__Task prompt__.
Work out how many lines in the entries below include the word "linejoin". Give nothing but the number.

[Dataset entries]
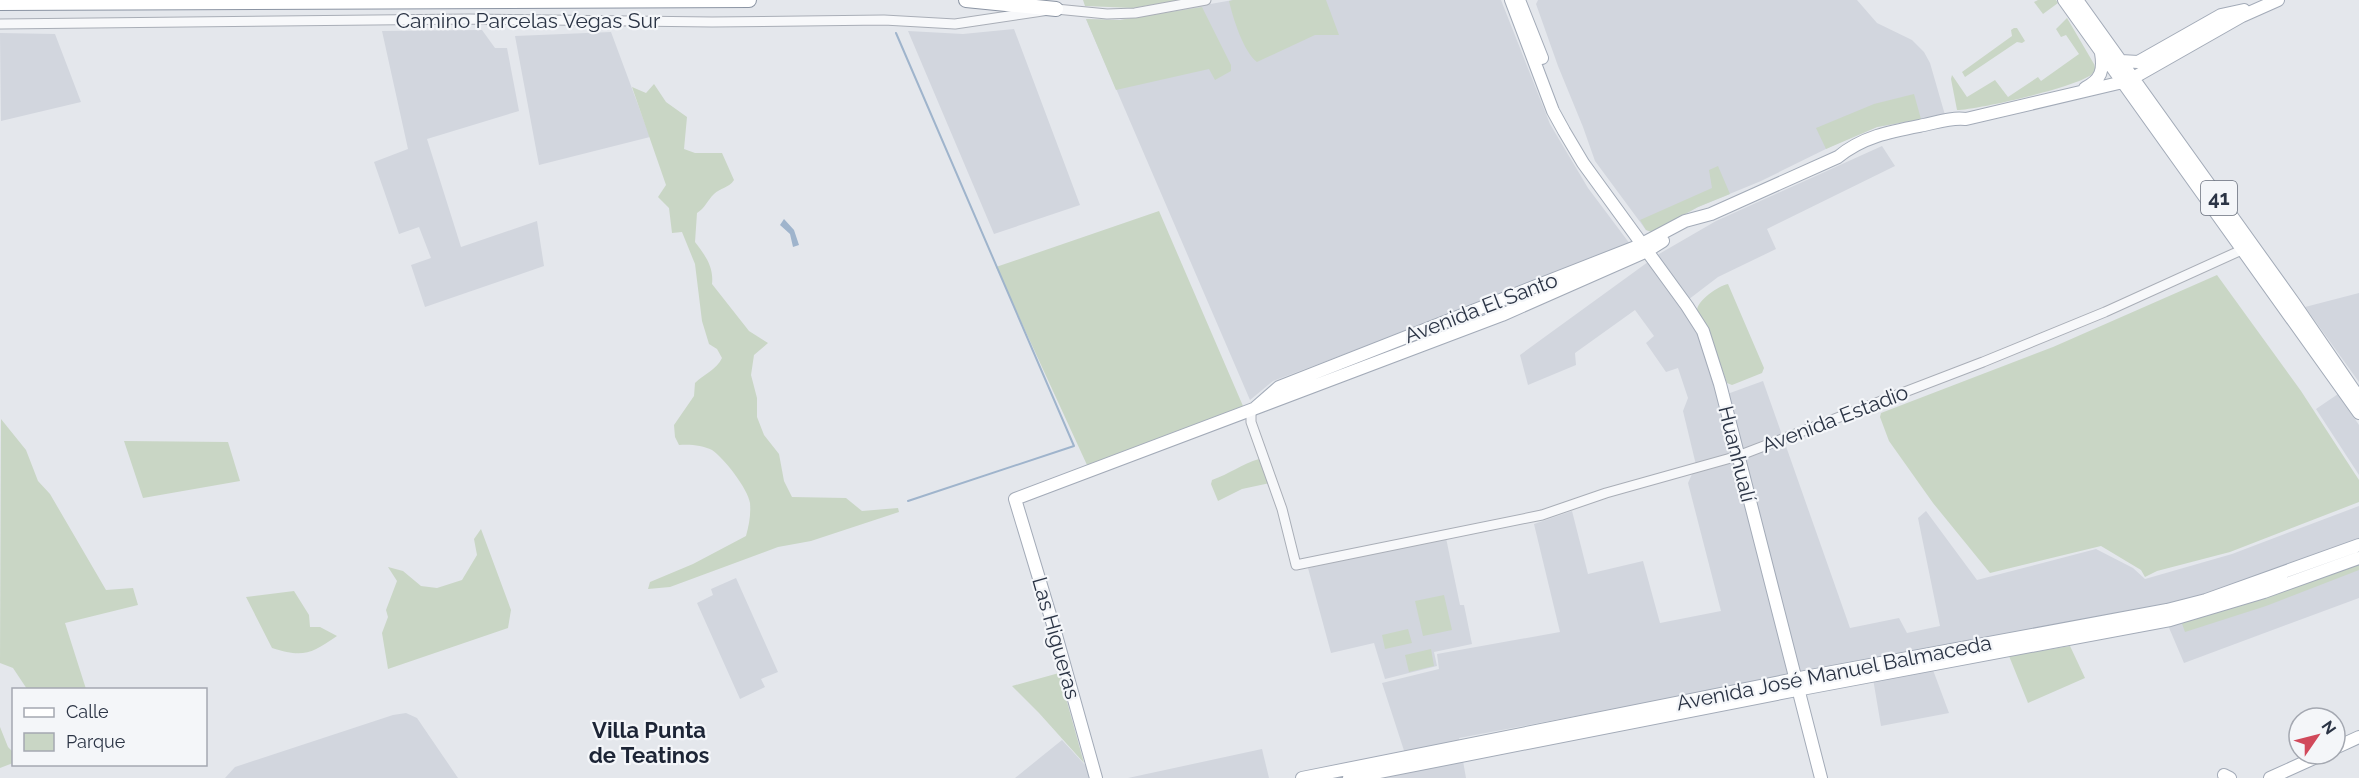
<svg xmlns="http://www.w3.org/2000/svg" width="2359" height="778" font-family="Raleway,sans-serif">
	<rect width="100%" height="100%" fill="#e4e7ec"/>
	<path fill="#d2d6de" d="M1233 0H1501L1550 124 1588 188 1630 244 1465 309 1273 381 1250 400 1086 19 1120 20Z
		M1538 0H1857L1877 23 1912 40 1924 52 1930 63 1945 115 1877 127 1834 145 1761 181 1698 207 1652 232 1646 230 1595 161 1583 127 1558 66 1536 4Z
		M1014 29 1080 205 994 234 908 31 963 34Z
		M482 30 495 48H507L519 111 427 139 461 247 537 221 544 266 425 307 411 265 431 258 419 227 399 234 374 162 408 149 382 31Z
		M611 32 650 137 539 165 515 36Z
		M0 33 55 34 81 102 1 121Z
		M1882 146 1895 166 1767 229 1776 249 1718 277 1680 306 1702 335 1719 397 1763 381 1850 628 1899 618 1907 633 1940 626 1918 518 1926 511 1977 580 2096 549 2133 568 2145 579 2232 554 2359 506V598L2184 663 2167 623 1933 670 1949 713 1881 726 1870 661 1459 738 1466 778H1371L1410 769 1382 683 1439 669 1437 654 1560 632 1534 524 1572 511 1588 574 1643 561 1660 623 1721 611 1688 483 1696 465 1683 411 1688 398 1678 368 1666 372 1646 343 1654 336 1635 310 1575 353 1576 365 1528 385 1520 355 1659 254 1716 221Z
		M2359 293V382L2305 307Z
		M2338 394 2359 425V475L2316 409Z
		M1446 538 1460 605H1464L1472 644 1434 652 1437 666 1385 679 1374 643 1331 653 1308 568Z
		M736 578 778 672 761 679 765 687 740 699 697 603 713 595 711 589Z
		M406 713 417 718 458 778H225L235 767 393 715Z
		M1062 740 1097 778H1015Z
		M1262 749 1269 778H1128Z"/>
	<path fill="#c9d6c5" d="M1083 0H1179L1133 8 1085 6Z
		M1233 0H1326L1339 35H1315L1257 62C1243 51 1233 18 1229 1Z
		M2038 0H2056L2058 3 2043 14 2034 2Z
		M1202 7 1231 65V71L1215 80 1209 69 1116 90 1086 19 1120 20Z
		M2067 18 2094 64C2095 68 2096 69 2093 73 2083 86 1976 110 1957 110L1951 79 1952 75 1967 97 1995 80 2008 97 2038 77 2041 81 2079 54 2066 35 2061 37 2056 29Z
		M2014 28H2017L2025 41 2022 43 2017 42 1965 77 1962 72 2012 36 2011 30Z
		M654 84 666 102 687 117 684 149 695 153H722L734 180C729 188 720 188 714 194 707 201 705 208 697 213L695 242C705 255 714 267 712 284L749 331 768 343 754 355 751 375 757 398V417L764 435 779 454 784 481 792 497 846 498 862 511 898 508 899 512 811 541 778 547 670 587 648 589 650 582 693 564 746 536C749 525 751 515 750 503 748 489 724 458 712 450 703 445 689 444 679 445L675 437 674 425 694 396 695 383C703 375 717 369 722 358L717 349 709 344 702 321 695 264 682 232 672 233 669 208 658 197 666 185 632 87 646 93Z
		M1914 94 1921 119 1877 127 1826 149 1816 128 1874 104Z
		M1718 166 1730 194 1698 207 1652 232 1646 230 1640 220 1712 188 1709 170Z
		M1159 211 1243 406 1087 465 996 267Z
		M2217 275 2301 391 2359 480V502L2230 552 2157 571 2145 577 2141 570 2101 546 1990 573 1933 503 1889 441 1880 417 1881 413 2053 347Z
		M1728 284 1764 368 1762 373 1732 385 1727 383 1707 327 1697 310C1698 300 1718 286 1728 284Z
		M1 419 26 450 38 481 50 494 106 590 133 588 138 605 65 623 86 689H27L13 668 0 663Z
		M124 441 228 442 240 481 143 498Z
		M1259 459 1270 483 1242 489 1218 501 1211 484 1212 480C1229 474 1242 464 1259 459Z
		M481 529 511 610 508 628 388 669 382 633 388 617 386 610 397 581 388 567 403 571 421 586 437 588 462 580 477 555 474 539Z
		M2359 562V570L2266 606 2185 632 2181 621Z
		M294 591 309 615 310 627H320L337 636C311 654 303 658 272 648L246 597Z
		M1444 595 1452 630 1423 636 1415 601Z
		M1408 629 1412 643 1385 649 1382 635Z
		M2070 646 2085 678 2028 703 2009 656Z
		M1431 649 1434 666 1409 672 1405 655Z
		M1059 673 1084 763 1039 713 1012 686Z
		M0 727 8 747 14 753 13 763 0 768Z"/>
	<path fill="#9fb4cc" d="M784 219 794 230 799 245 793 247 790 234 780 225Z"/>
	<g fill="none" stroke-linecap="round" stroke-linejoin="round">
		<path stroke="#9fb4cc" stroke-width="2" d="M896 33 1074 446 908 501"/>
		<defs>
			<path id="minor" d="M0 24 469 19 712 22 884 20 955 24 1056 9 1107 14 1135 13 1206 0
				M1255 408 1251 413V422L1282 509 1296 565 1542 515 1606 493 1738 456 1983 362 2105 312 2246 248"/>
			<path id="major" d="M1511 0 1553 111 1564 131 1583 163 1687 306 1703 331 1720 384 1821 778
				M1519 0 1542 58
				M2064 0 2359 413
				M2077 0 2294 303 2359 398
				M2121 61 2138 62 2221 15 2244 10
				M2085 88C2101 80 2104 70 2101 53
				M1255 408 1279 387 1638 246 1685 221 1711 214 1838 157C1863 136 1893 131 1924 125 1938 122 1952 117 1966 119L2123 82 2133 78 2242 16 2278 0
				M2335 748 2359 737
				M2224 775 2230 778
				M1096 778 1054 628 1015 499 1502 315 1647 251 1663 241
				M1302 778 1805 677 2167 610 2206 600 2359 545
				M1349 778 1807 688 2170 620 2264 592 2359 558
				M2270 778 2323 754"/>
			<path id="highway" d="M966 0 1056 9
				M0 3 749 0"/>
		</defs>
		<use href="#minor" stroke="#a9aeb7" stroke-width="11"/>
		<use href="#major" stroke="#a3abb8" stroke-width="14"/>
		<use href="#highway" stroke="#8b94a3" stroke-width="16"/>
		<use href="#minor" stroke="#f7f8fa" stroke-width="9"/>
		<use href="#major" stroke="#fff" stroke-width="12"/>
		<use href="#highway" stroke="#fff" stroke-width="14"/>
	</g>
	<g text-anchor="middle" stroke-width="4.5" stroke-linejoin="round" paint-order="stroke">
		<rect fill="#f4f6f9" stroke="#676e7b" stroke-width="1.5" x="2201" y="181" width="36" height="34" rx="4.5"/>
		<g font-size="20" font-weight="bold" fill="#2b3445">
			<text x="2219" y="205">41</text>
		</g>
		<g font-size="21" fill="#2b3445" stroke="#f4f6f9">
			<text x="528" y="28">Camino Parcelas Vegas Sur</text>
			<text transform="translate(1481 308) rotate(-21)" y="7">Avenida El Santo</text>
			<text transform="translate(1835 419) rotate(-21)" y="7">Avenida Estadio</text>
			<text transform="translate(1737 454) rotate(76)" y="7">Huanhualí</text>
			<text transform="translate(1056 638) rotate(74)" y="7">Las Higueras</text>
			<text transform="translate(1834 673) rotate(-11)" y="7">Avenida José Manuel Balmaceda</text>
		</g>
		<g font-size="22" font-weight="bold" fill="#1d2536" stroke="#f4f6f9">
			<text x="649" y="738">Villa Punta<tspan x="649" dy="25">de Teatinos</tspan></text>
		</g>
	</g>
	<rect x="12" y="688" width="195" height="78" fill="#f4f6f9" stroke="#a4a8b1" stroke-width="1.5"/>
	<rect x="24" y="708" width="30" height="9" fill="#ffffff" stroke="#a4a8b1" stroke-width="1.5"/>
	<text x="66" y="718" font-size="18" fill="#2b3445">Calle</text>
	<rect x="24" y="733" width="30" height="18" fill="#c9d6c5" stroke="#a4a8b1" stroke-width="1.5"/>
	<text x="66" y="748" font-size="18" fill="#2b3445">Parque</text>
	<g transform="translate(2317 736) rotate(55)"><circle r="28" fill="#f4f6f9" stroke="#a4a8b1" stroke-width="1.5"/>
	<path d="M0-4.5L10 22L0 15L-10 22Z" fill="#d1495b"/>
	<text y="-9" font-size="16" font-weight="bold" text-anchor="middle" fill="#2b3445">N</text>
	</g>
</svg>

__Expected answer__.
2